A knockout drum typically has a side entry nozzle the vapor outlet is generally a top exit nozzle. The inlet nozzle should be located one vessel diameter below the mist pad and one-half vessel diameter above the normal liquid height. This configuration allows for the maximum droplet separation by gravity as well as gas jet dispersion and flow distribution. Straightening vanes have been used to partially deflect the inlet jet, but no definitive conclusion have been reached concerning the benefits of straightening vanes in entrainment separation vessels.

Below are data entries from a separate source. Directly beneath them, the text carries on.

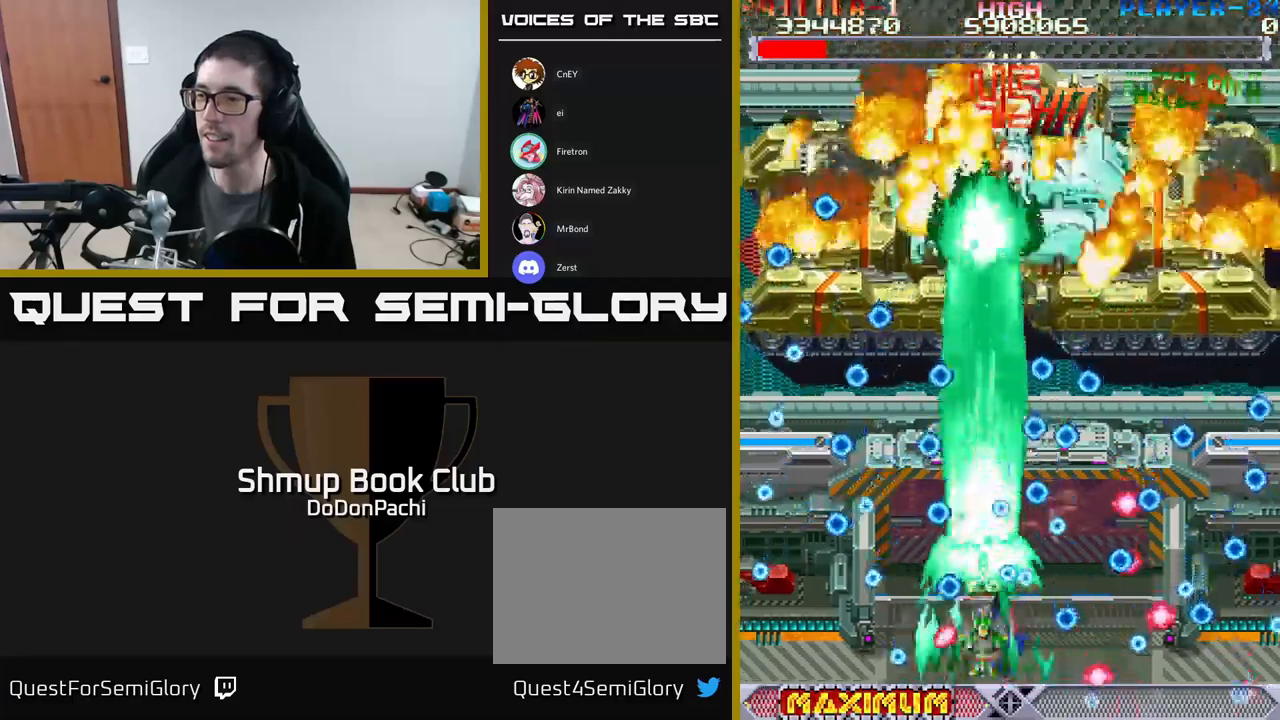
{"buttons": ["A", "DPAD_UP"], "events": [[184, "DPAD_LEFT", "down"], [217, "DPAD_UP", "down"], [267, "DPAD_LEFT", "up"], [400, "DPAD_LEFT", "down"], [500, "DPAD_LEFT", "up"]]}
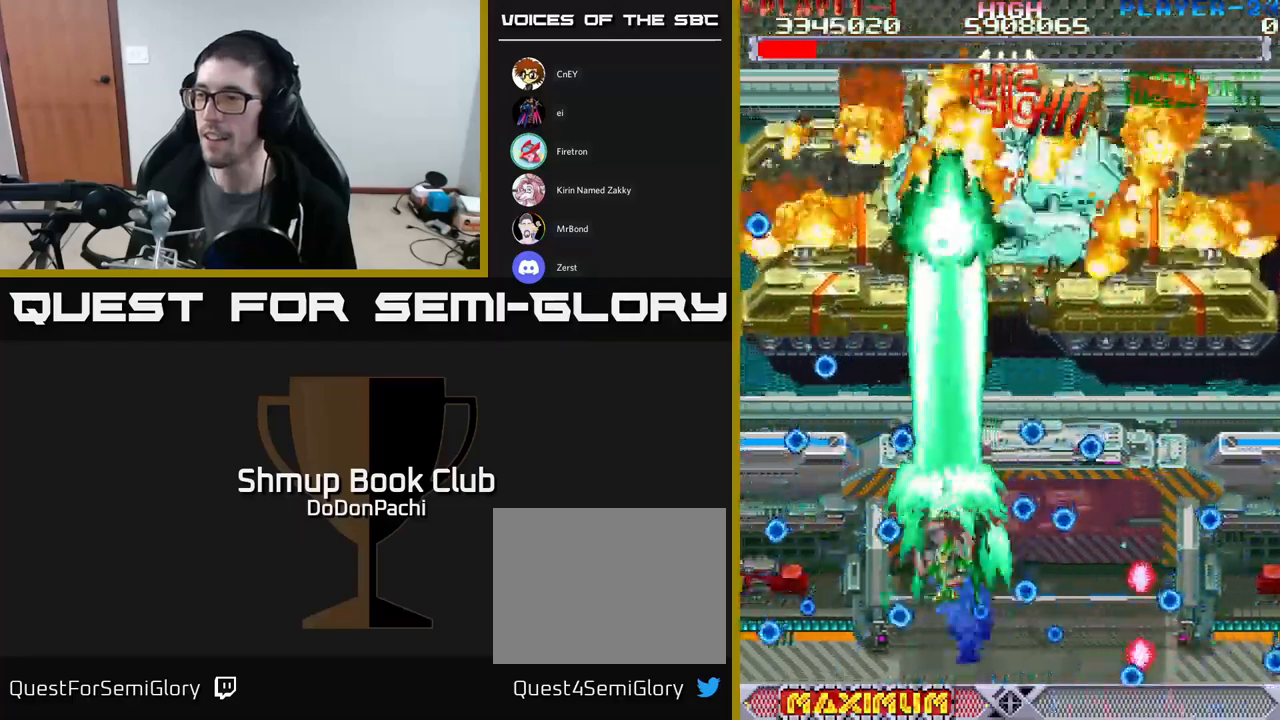
{"buttons": ["A", "DPAD_UP"], "events": []}
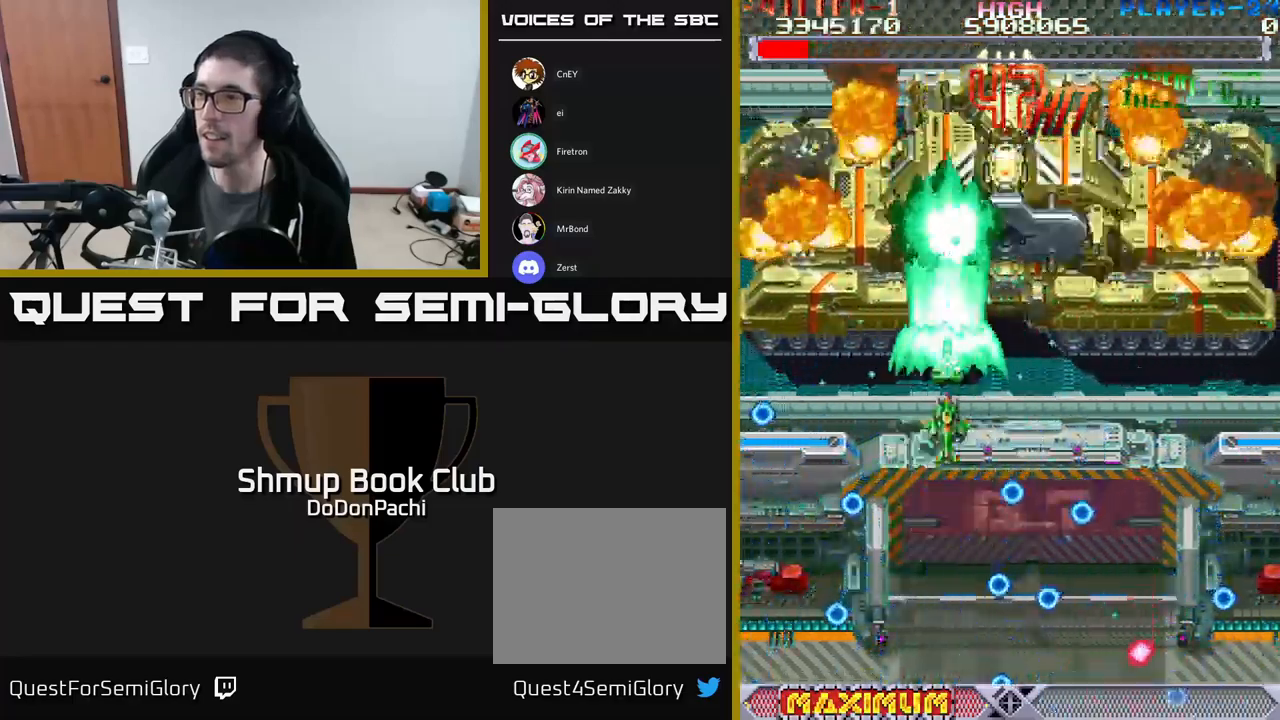
{"buttons": ["A", "DPAD_DOWN", "DPAD_RIGHT"], "events": [[50, "DPAD_RIGHT", "down"], [234, "DPAD_RIGHT", "up"], [417, "DPAD_UP", "up"], [467, "DPAD_DOWN", "down"], [467, "DPAD_RIGHT", "down"]]}
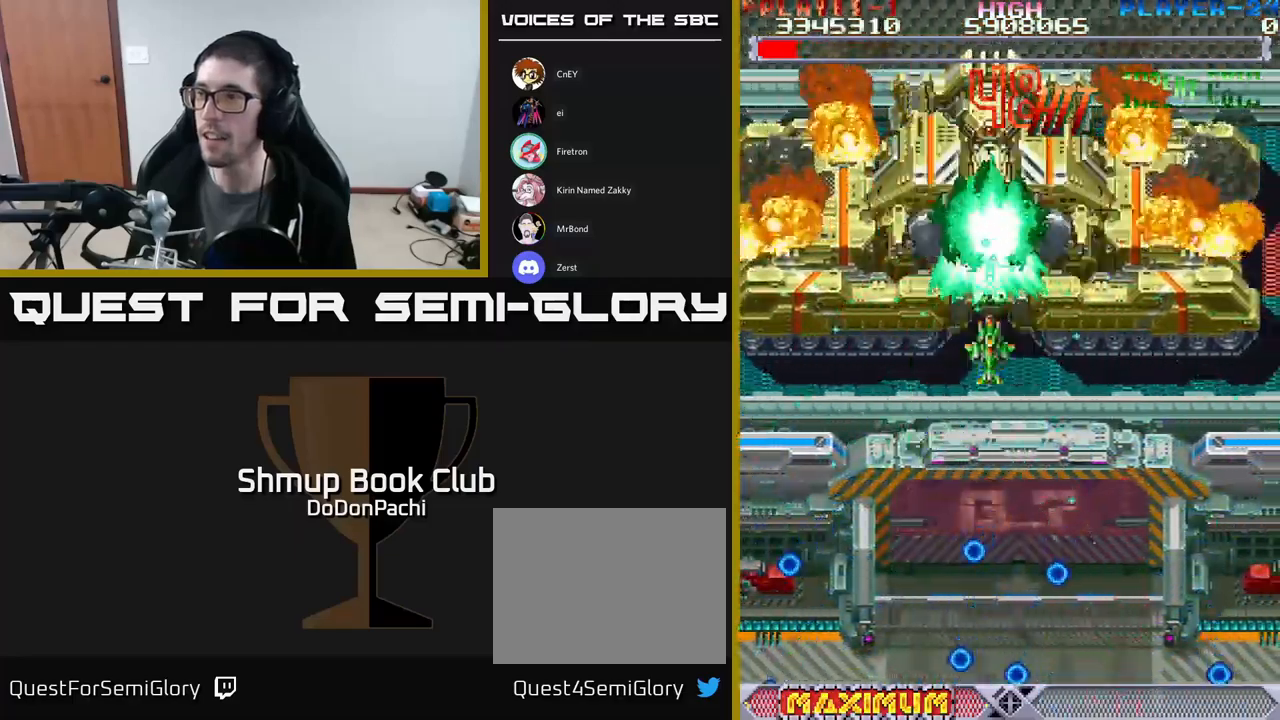
{"buttons": ["A", "DPAD_DOWN", "DPAD_RIGHT"], "events": [[67, "DPAD_RIGHT", "up"], [100, "DPAD_DOWN", "up"], [367, "DPAD_RIGHT", "down"], [384, "DPAD_DOWN", "down"]]}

In older plants, inlet deflector baffles were installed in some knockout drums. The idea was to direct the inlet jet downward and thus to improve the effectiveness of separation. Such a configuration causes a large pressure drop and in many cases interferes with entrainment separation because of breaking coalesced droplets into smaller ones. There is no evidence that an inlet deflector improves performance.

If side exit nozzles are used, a special arrangement is required to avoid non-uniform flow in the mist eliminator.The centerline of a side exit nozzle should be one-half pad diameter above the mist pad. Alternatively an upward directed elbow internal nozzle for a side exit can be used to promote uniform flow in the mist pad.

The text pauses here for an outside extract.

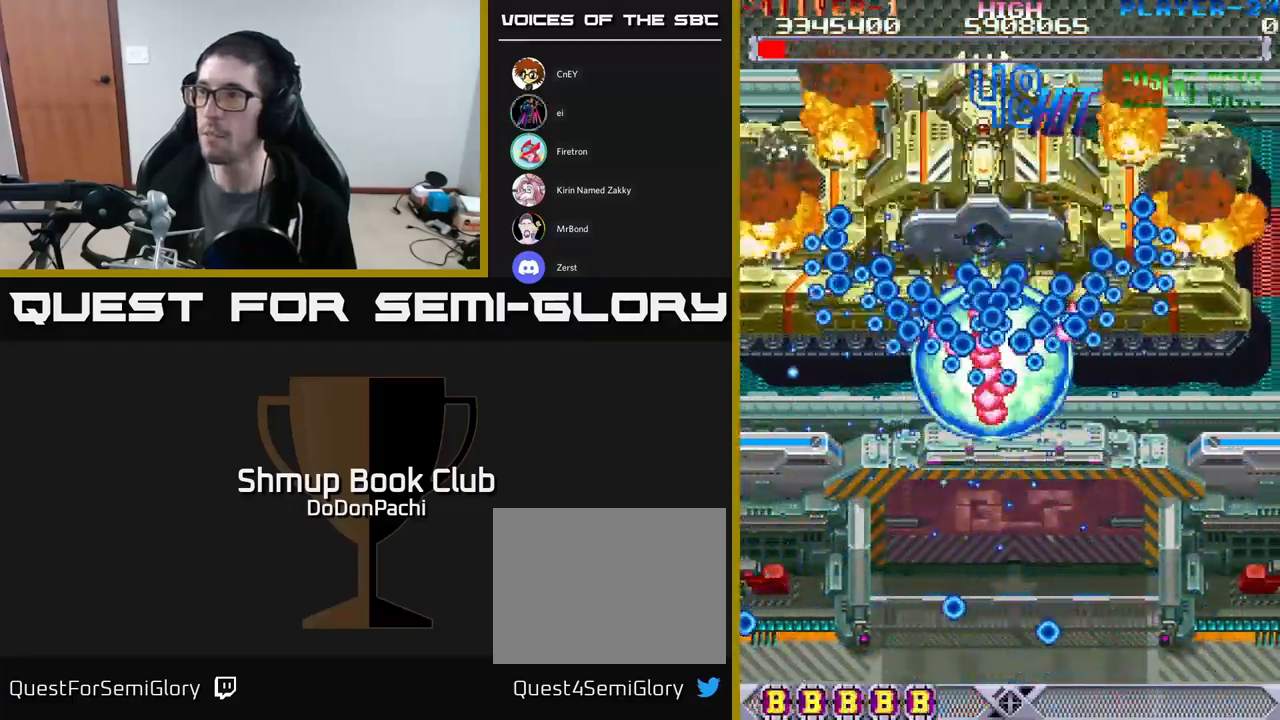
{"buttons": ["A"], "events": [[67, "DPAD_RIGHT", "up"], [100, "DPAD_RIGHT", "down"], [350, "DPAD_DOWN", "up"], [350, "DPAD_RIGHT", "up"]]}
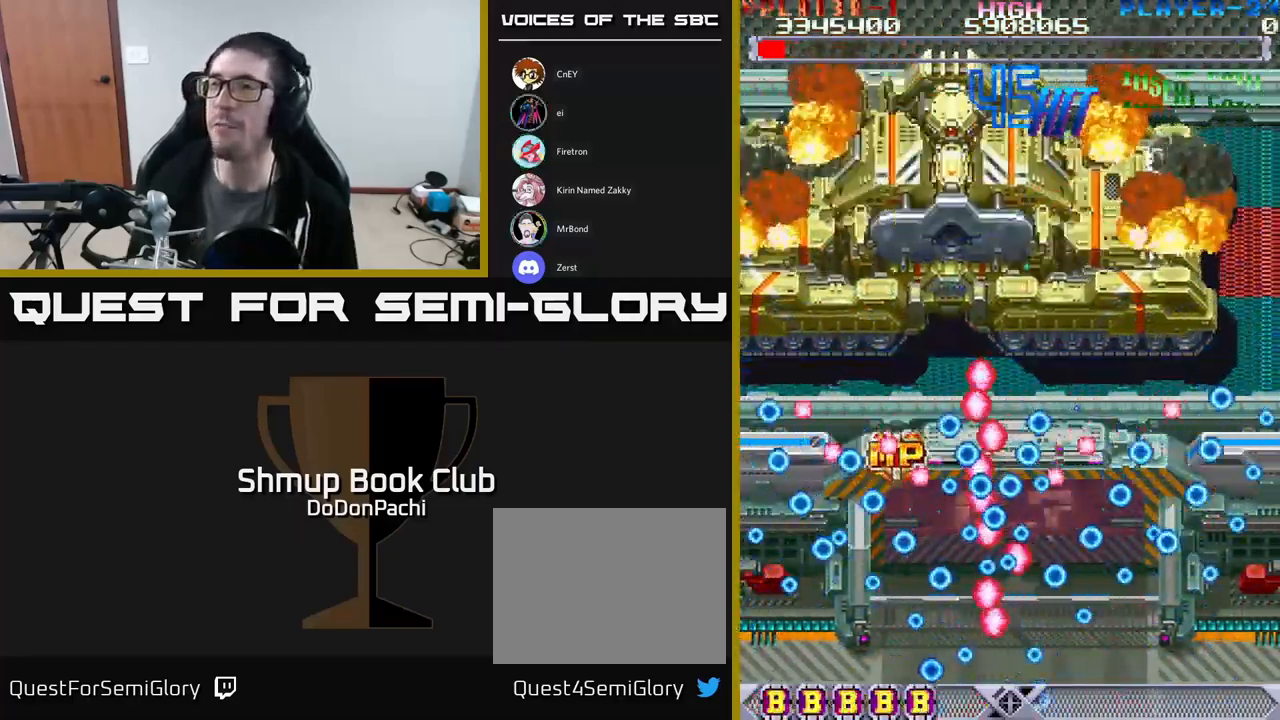
{"buttons": ["A"], "events": []}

Nozzle sizes correspond to the adjoining pipe size. In the preliminary design of the vessel, the nozzle size can be estimated by a “quick estimate” method.

The vessel manway may allow vessel entry below or above the mist eliminator. A manway location below the mist eliminator is typical. It should be located at 90 degrees from the inlet jet.

A vortex breaker in the bottom of the vessel prevents potential pump suction problems if a pump is used to remove collected liquids.

Tangential entry nozzles have been used on knockout vessels, but the swirling action of the gas can interfere with the operation of the mist eliminator. The insertion type unit may be used with a tangential inlet.

Selecting Mist Eliminators

The term “mist eliminator” is used to denote two basic types: the fiber-bed (or candle) type, and the mist pad (or mesh) type. The fiber-bed is typically a set of cylindrical units which operates at a lower gas flux (lower system load factor) than the mist pad type. The mist pad type may be constructed from knitted wire mesh, woven wire mesh, or corrugated parallel plates. The typical mist pad is an eight inch thick disk (6 inch mesh thickness plus two inches for grids) which mounts in the bore of a vessel such as a distillation column or entrainment separation vessel. Typical mesh thickness varies from 4 inches to 12 inches depending upon the efficiency required.

Mist pads are manufactured in an array of unit designs to satisfy a variety of criteria such as maximum efficiency, pressure drop constraints, non fouling, or corrosion.

Vane Mist Eliminators

The Vane type mist pad is also called a parallel plate type or a “chevron” type. Vane mist eliminators typically operate at higher vapor load factors than wire mesh types because of less susceptibility to flooding. A design K factor of 0.45 ft/sec is typical for vertical upflow (0.65 ft/sec for horizontal flow).

Vane mist eliminators are also less susceptible to fouling than wire mesh types. Higher flow rate of drainage liquid prevents adherence of solid particles to the surface of the plates.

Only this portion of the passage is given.